A big part of how it got there is just good old-fashioned working the problem: Getting its investments set up, smoothing out the production process, and trusting in its long-term plan. "Operating expenses are at the lowest level since Model 3 production started," the company claimed in October. It also said it had "dramatically improved the pace of execution and capital efficiency of new production lines." But Tesla also had to get creative, as evidenced by the tent.
Literally, it's a tent covering 137,250 square feet, or roughly two and a half football fields, in the parking lot of Tesla's Fremont, California factory. Referred to as GA4 (general assembly 4), the tent was meant to be an extra assembly line, more or less slapped together ad hoc in mid-2018, so that Tesla could meet its then-overwhelming production goals. Obviously, GA4 was supposed to be a temporary solution, but as of now it's still up there, currently cranking out about a fifth of the company's Model 3s.
It's also a strikingly old-school operation: Rather than advanced robotics putting the cars together in GA4, the assembly line is mainly conveyor belts leading to various stations, with lifts so that workers can get to the automobiles and put them together with repetitive manual labor power tools. As of July 2019, the tent could produce 120 cars per shift, at three shifts per day. "It's extremely unusual, at a minimum," Michael Ramsey, an automotive analyst at Gartner, once mused to Business Insider. "I've never heard of anyone ever doing this before on a grand scale."
There is also a potential dark side to Tesla's turnaround. Needless to say, any company facing these kinds of pressures is going to be tempted to cut corners. Reports allege that some of the tent's production has involved things like tape to quickly fix plastic housings for electrical wiring, and skipped vehicle tests. More troubling is additional allegations of poor working conditions: GA4 assembly line workers having to deal with cold temperatures at night without adequate heating, rain leaking through the tent, and doing shifts under shoddy air quality caused by the California wildfires. Tesla was in fact slapped with a modest $29,365 fine by California's Division of Occupational Safety and Health over issues with GA4, though a University of Michigan professor who helps automakers improve their manufacturing processes told Business Insider the violations were common in the auto world.
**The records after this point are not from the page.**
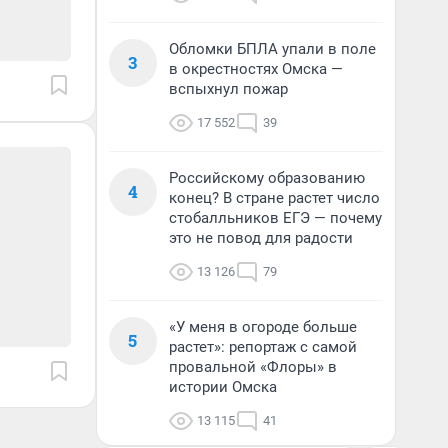
Обломки БПЛА упали в поле
3
в окрестностях Омска —
вспыхнул пожар
17 552
39
Российскому образованию
4
конец? В стране растет число
стобалльников ЕГЭ — почему
это не повод для радости
13 126
79
«У меня в огороде больше
5
растет»: репортаж с самой
провальной «Флоры» в
истории Омска
13 115
41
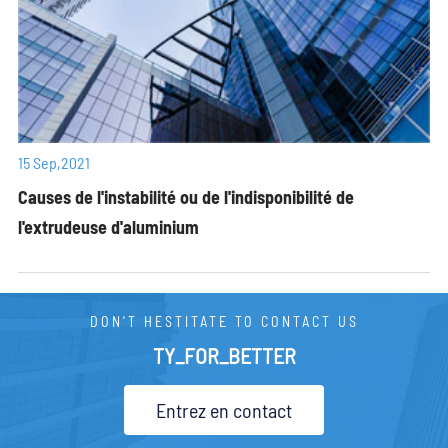
15 Sep,2021
Causes de l'instabilité ou de l'indisponibilité de
l'extrudeuse d'aluminium
DON'T HESTITATE TO CONTACT US
TY_FOR_BETTER
Entrez en contact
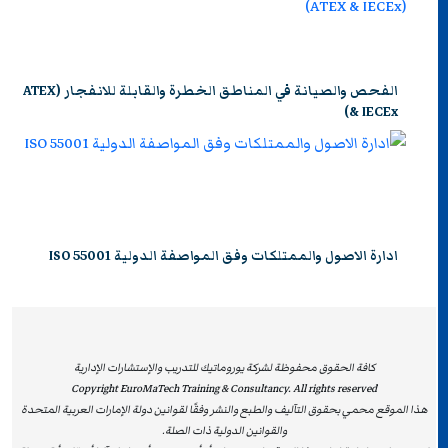
الفحص والصيانة في المناطق الخطرة والقابلة للانفجار (ATEX
& IECEx)
ادارة الاصول والممتلكات وفق المواصفة الدولية ISO 55001
كافة الحقوق محفوظة لشركة يوروماتيك للتدريب والإستشارات الإدارية
Copyright EuroMaTech Training & Consultancy. All rights reserved
هذا الموقع محمي بحقوق التآليف والطبع والنشر وفقًا لقوانين دولة الإمارات العربية المتحدة
والقوانين الدولية ذات الصلة.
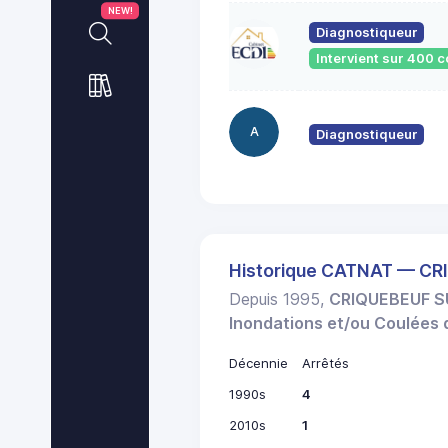
NEW!
Diagnostiqueur
Intervient sur 400
A
Diagnostiqueur
Historique CATNAT — CR
Depuis 1995,
CRIQUEBEUF S
Inondations et/ou Coulées
Décennie
Arrêtés
1990s
4
2010s
1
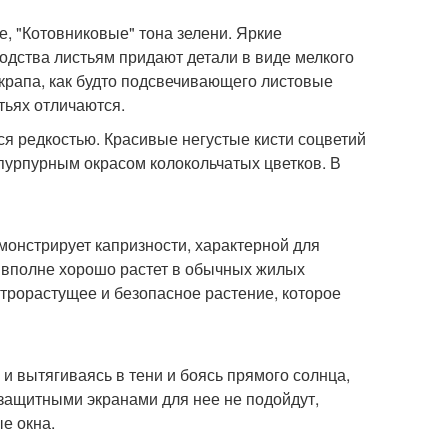
е, "Котовниковые" тона зелени. Яркие
одства листьям придают детали в виде мелкого
о крапа, как будто подсвечивающего листовые
тьях отличаются.
ся редкостью. Красивые негустые кисти соцветий
 пурпурным окрасом колокольчатых цветков. В
монстрирует капризности, характерной для
о вполне хорошо растет в обычных жилых
строрастущее и безопасное растение, которое
и вытягиваясь в тени и боясь прямого солнца,
 защитными экранами для нее не подойдут,
е окна.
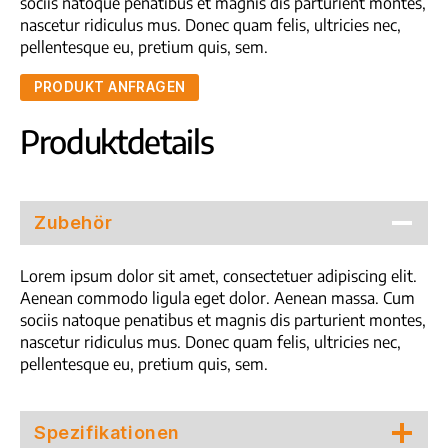
sociis natoque penatibus et magnis dis parturient montes,
nascetur ridiculus mus. Donec quam felis, ultricies nec,
pellentesque eu, pretium quis, sem.
PRODUKT ANFRAGEN
Produktdetails
Zubehör
Lorem ipsum dolor sit amet, consectetuer adipiscing elit.
Aenean commodo ligula eget dolor. Aenean massa. Cum
sociis natoque penatibus et magnis dis parturient montes,
nascetur ridiculus mus. Donec quam felis, ultricies nec,
pellentesque eu, pretium quis, sem.
Spezifikationen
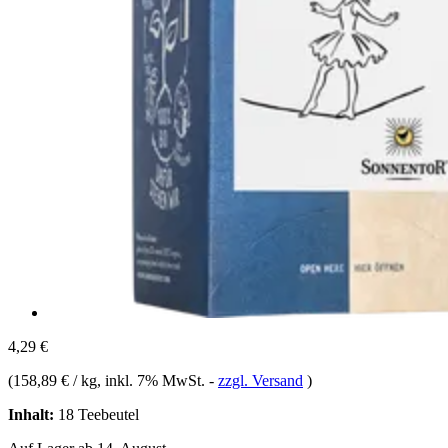
4,29 €
(
158,89 € / kg
, inkl. 7% MwSt.
-
zzgl. Versand
)
Inhalt:
18 Teebeutel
This also comes on top of a longer history of complaints about work conditions and injury rates at Tesla's various factories, not to mention the company's general hostility to unions. For its part, Tesla argues it's greatly improved work conditions and injury rates over the last few years, and now does better than the industry average. Of the complaints about the tent specifically, the company says a few isolated anecdotes are "misleading and do not reflect our manufacturing practices or what it's like to work at Tesla."
But if the he-said-she-said nature of Tesla's worker treatment should remind us of anything, it's that celebrations of capitalist hustle and drive and triumph in the face of enormous obstacles is not always a straightforwardly good thing. By all accounts, Musk is motivated by far grander ambitions than simply making money — like going to space and tackling climate change. But even that sort of higher vision has its price, which is usually paid by the everyday workers and the people with less power.
Marvel at Tesla's turnaround, by all means. But exercise some caution as well.